読解用の抜粋:
--*--

概要
- IntelのCPUに重大な脆弱性(Intel SA-00086)が見つかった (北米時間2017/11/20公開情報)
- 各ベンダからwindows用のセキュリティパッチツールが公開されている
- Linux(debian)しか入っていない自作PCで,このパッチを適用したので,参考情報としてここに共有する
- あくまで参考情報なので,自己責任で実行していただきたい
追記
DamashiGamiさんのコメントによれば,インストールメディアで代用出来るようだ.
Windows8のDVDを持っていたので,実際に試してみた.
起動して,DVDで起動して言語選択画面が表示された後「Shift+F10」を押すとコマンドプロンプトが出た.
その後は,C:
コマンドでUSBメディアに移動し,記事の中にあるように,
drvload heci.inf
とFWUpdLcl.exe -F ME.bin
をすればアップデートできた.
背景
2017/11/20にIntelのCPUに重大な脆弱性(Intel SA-00086)が見つかった.
詳細はIntelによる公式情報を読んていただくとして,手っ取り早く自分のマシンで対応が必要か調べるには
Intel-SA-00086 Detection Toolを実行すれば良い.
SA00086_Linux.tar.gz
をダウンロードし,sudo ./intel_sa00086.py
とし,
Detection Error: This system may be vulnerable.
が表示されたならば対応が必要だ.
私のマシンでは表示されたので,対応が必要となった.
Windows PEを利用したパッチ
私が使っているマシンのマザーボードはASUSのH170-PROだ.

--*--

使用する資料:

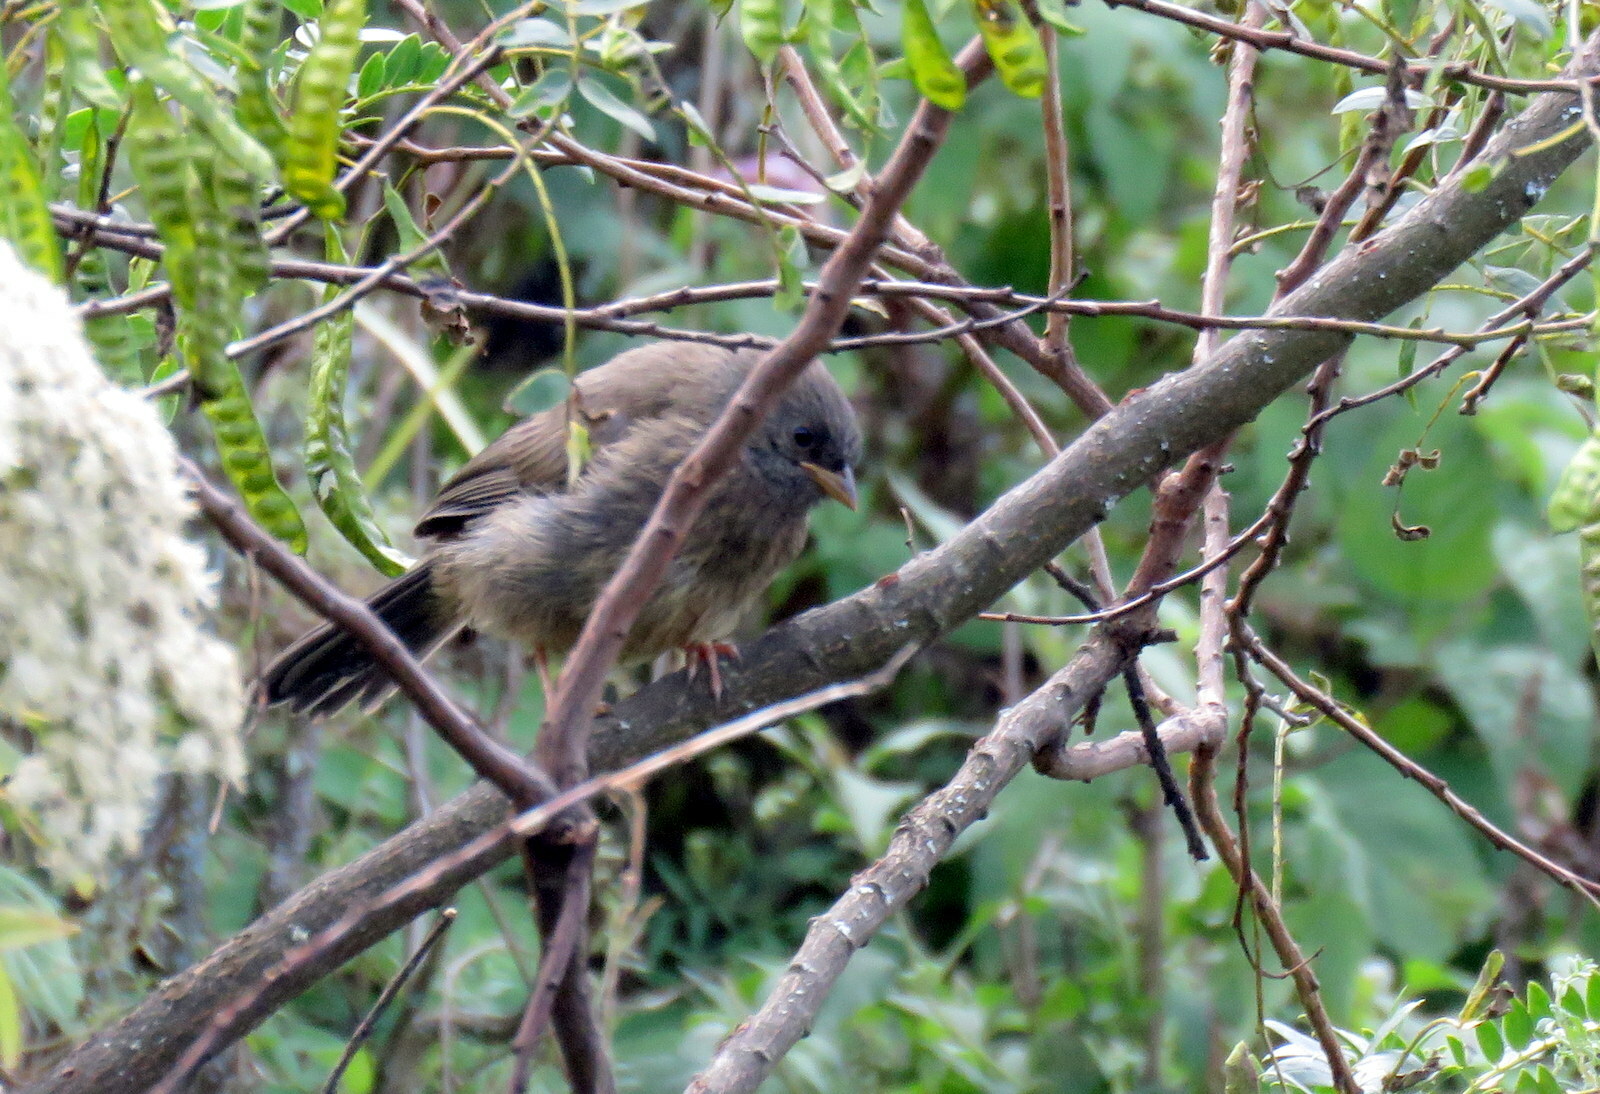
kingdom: Animalia
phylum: Chordata
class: Aves
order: Passeriformes
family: Thraupidae
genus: Poospiza
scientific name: Poospiza baeri
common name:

--*--

課題の目的:
IntelのCPUの脆弱性に関する文章から、「起動して,DVDで起動して言」から「-00086)が見つかった.」までの部分を、両端の語句も含めて一字一句違えずに書き写しなさい。

課題の結果:
起動して,DVDで起動して言語選択画面が表示された後「Shift+F10」を押すとコマンドプロンプトが出た.
その後は,C:
コマンドでUSBメディアに移動し,記事の中にあるように,
drvload heci.inf
とFWUpdLcl.exe -F ME.bin
をすればアップデートできた.
背景
2017/11/20にIntelのCPUに重大な脆弱性(Intel SA-00086)が見つかった.